Enron Corp.’s conduct during the California power crisis of 2000-2001 (and that of other energy companies) seems certain to go into history books as the most memorable price fixing case since the General Electric/Westinghouse electrical equipment scandal in the late 1950s. That was the last time senior executives of some of America’s biggest companies went to jail.
It turns out from internal documents made public last week that Enron energy traders pursued strategies they dubbed “Fat Boy,” “Death Star” and “Get Shorty” to manipulate wholesale electricity prices at the height of California’s energy crisis, in order to inflate profits.
The state of California reckons that complicit companies may have looted as much as $30 billion during a six-month period in late 2000 when local energy prices rose ten-fold.
“Who says that business isn’t fun?” writes economist Paul Krugman in his New York Times column.
It is worth emphasizing that Enron lost this game.
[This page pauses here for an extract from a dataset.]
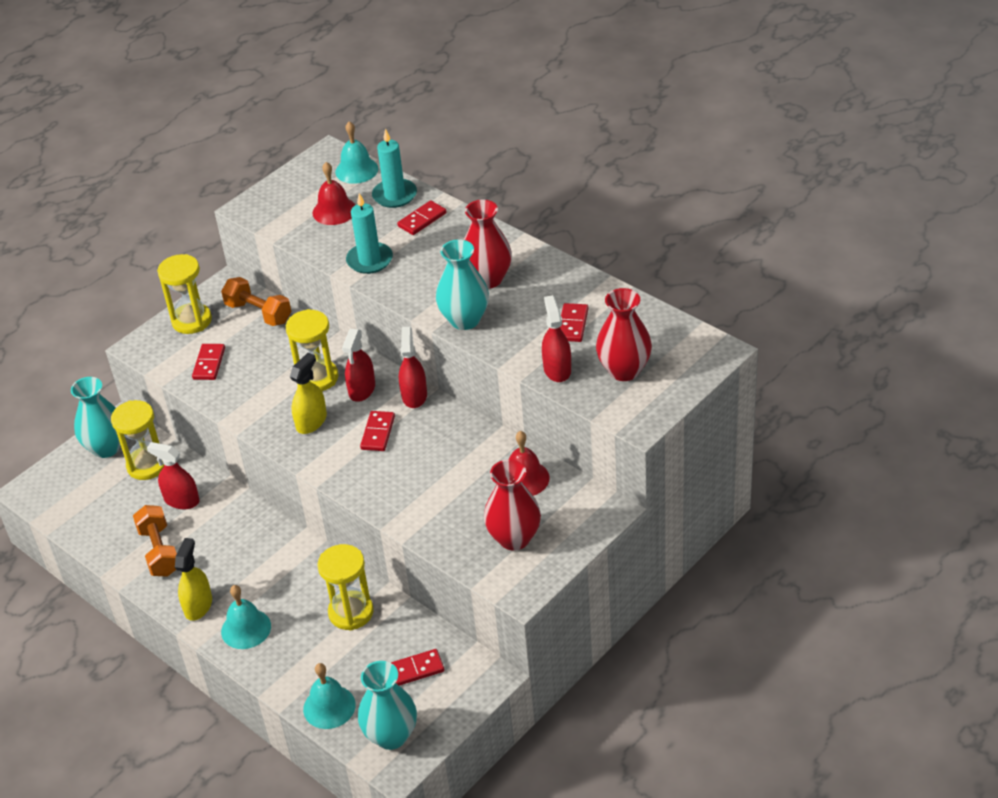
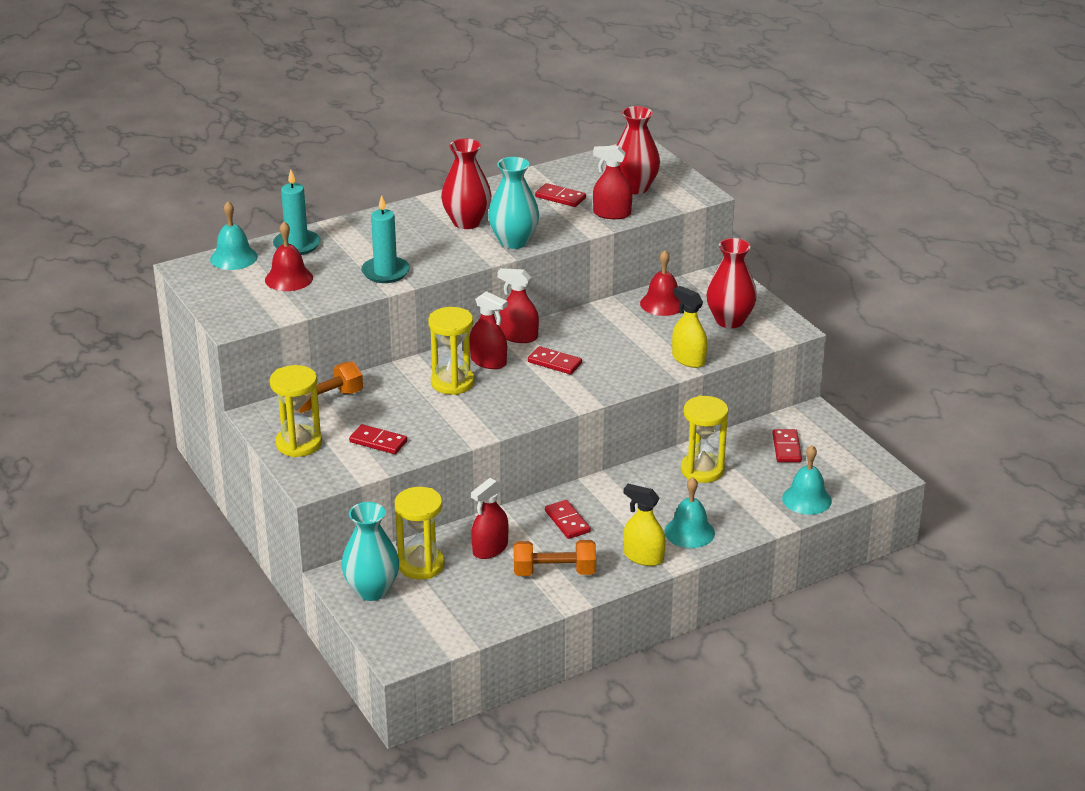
camera: 75 degrees left, 10 degrees down
(311, 422) = (512, 395): yellow spray bottle -> yellow spray bottle (688, 359)
(391, 736) = (853, 472): turquoise vase -> none
(422, 220) = (349, 238): red domino -> red domino (567, 521)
Shorty won — meaning those who bet one way or another against Enron’s capacity to successfully rig the market. The manipulators, at least some of them, probably are headed for jail. The bears made the real money, by betting in 2001 that energy prices — and Enron shares — would fall.
Indeed, the “Get Shorty” strategy apparently was not an attempt to clobber these skeptics, but momentarily to join them. Enron was betting against itself, in hopes that still more manipulation lay ahead. The joke’s intent was not parallel to the dark humor of the other strategies’ sobriquets. Some guys will do anything for a laugh.
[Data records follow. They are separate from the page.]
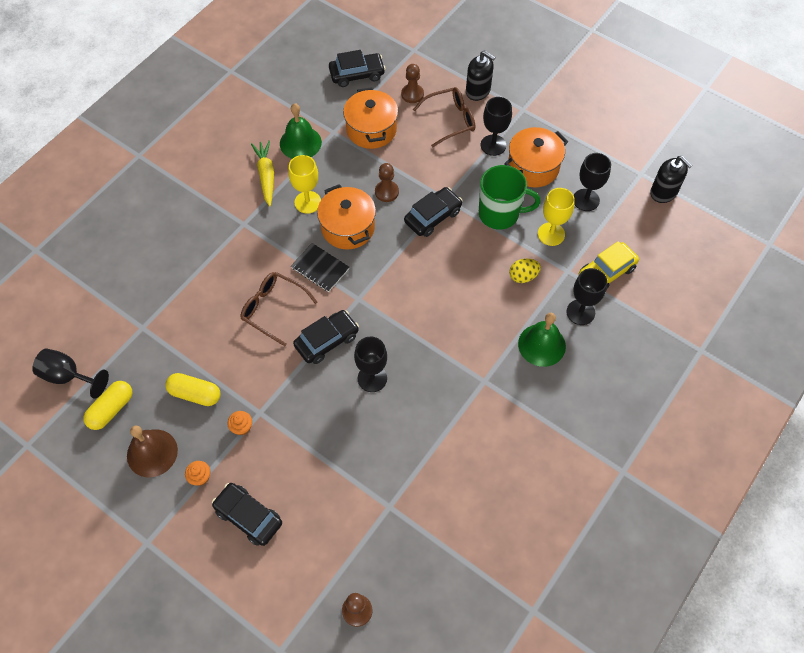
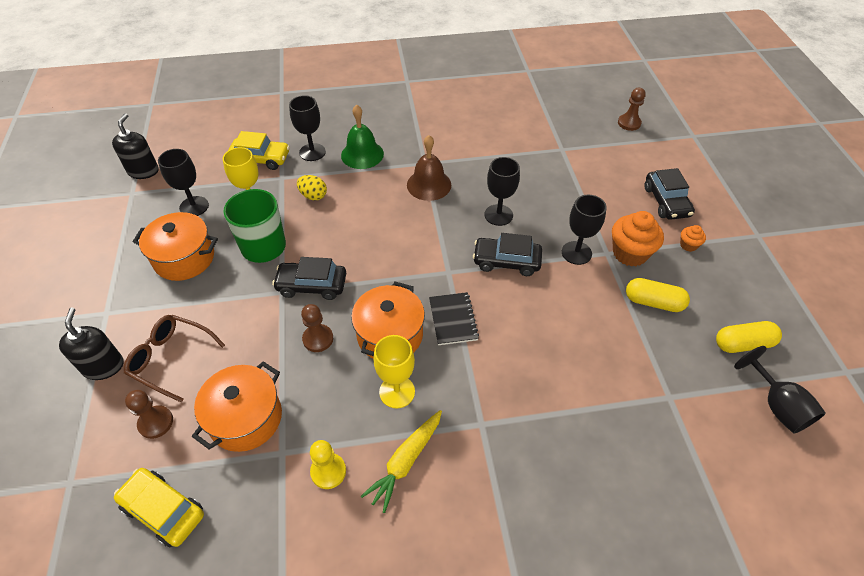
camera: 135 degrees left, 10 degrees down
(152, 453) = (721, 286): brown bell -> brown bell (429, 184)
(195, 394) = (653, 302): yellow capsule -> yellow capsule turned 45 degrees counterclockwise
(242, 427) = (630, 253): orange cupcake -> orange cupcake, size x2.03
(273, 309) = (528, 318): brown glasses -> none
(300, 143) = (328, 471): green bell -> yellow pawn
(357, 74) = (163, 510): black car -> yellow car
(493, 145) = (179, 302): black goblet -> black goblet (576, 253)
Nor should we be astonished when such shenanigans take place. “People of the same trade seldom meet together, but the conversation ends in a conspiracy against the public, or in some diversion to raise prices,” wrote Adam Smith some 225 years ago.
His observation has been a reliable guide ever since.
Sometimes these plans eventuate. When they do, often they succeed, at least for a time, and then they fail. The real story in Enron is the meta-story — the fact that price-fixing is difficult to do successfully for any length of time. The ritual collapse of some scheme occurs at least once every generation.
Take the electrical machinery scandal. Like the California electricity squeeze, it occurred towards the end of a prosperous peacetime decade, with business culture regnant. Paul Samuelson and William Nordhaus recount the details in their economics text:
“Executives of the largest companies — such as GE and Westinghouse — conspired to raise prices and covered their tracks like characters in a spy novel by meeting in hunting lodges, using code names and making telephone calls from phone booths.”
In court, top executives claimed they didn’t know what their vice presidents were doing. The vice presidents went to jail. J. Fuller entertainingly chronicled the episode in “The Gentleman Conspirators.”
What was the fallout? A distinct push was given to the reform agenda of John F. Kennedy, who edged out Richard Nixon in the autumn of 1960 on a promise to “Get this country moving again.” In the 1960s and 1970s, big businesses generally operated under a slight presumption of guilt.
The next big episode of price-fixing was undertaken in the early 1970s by the Organization of Petroleum Exporting Countries — with the complicity of the government of the United States, it was fairly widely believed. It took some doing to bring down the oil cartel, including an episode of tight money in the early 1980s that sent interest rates to 20 percent. The vague presumption of guilt shifted to governments for the next twenty years.
Now the Enron scandal is running its course. You can read the damning letters for yourself, on the Federal Energy Regulatory Commission site where they were posted last Monday. See the files under “Follow-up questions” at http://www.ferc.fed.us/electric/bulkpower/pa02-2/pa02-2.htm#request.
Enron’s own lawyers wrote them. You can see how the third letter tries to undo the damage of the interpretation of the first two.
The Bush administration is scrambling to show that it has behaved according to the old Texas dictum often attributed to Senate majority leader Lyndon Johnson before he became president: “If you can’t drink their whiskey, screw their women and still vote “no,” you don’t belong in politics.”
Thus the administration first crossed its generous campaign supporter when it withdrew from the Kyoto protocol on greenhouse emissions — Enron had been an enthusiastic supporter of the treaty. Bush’s choice to head the Federal Energy Regulatory Commission, his fellow Texan Patrick Wood, put an abrupt end to the California crisis when he imposed interstate power price controls at California’s urging in June 2001.
The administration then refused to take Enron executives’ phone calls as the company careened into bankruptcy. And it was Wood who posted the incriminating evidence of “Fat Boy,” “Death Star” and “Get Shorty” on the FERC Website last Monday, hours after he received the documents from Enron attorneys.
Whether these and other measures defuse the issue politically remains to be seen. But the episode certainly has made clear why regulators are important. Ambition must be made to counteract ambition, as another old timer, James Madison, wrote 215 years ago. That’s why neither regulation nor deregulation is going to go away.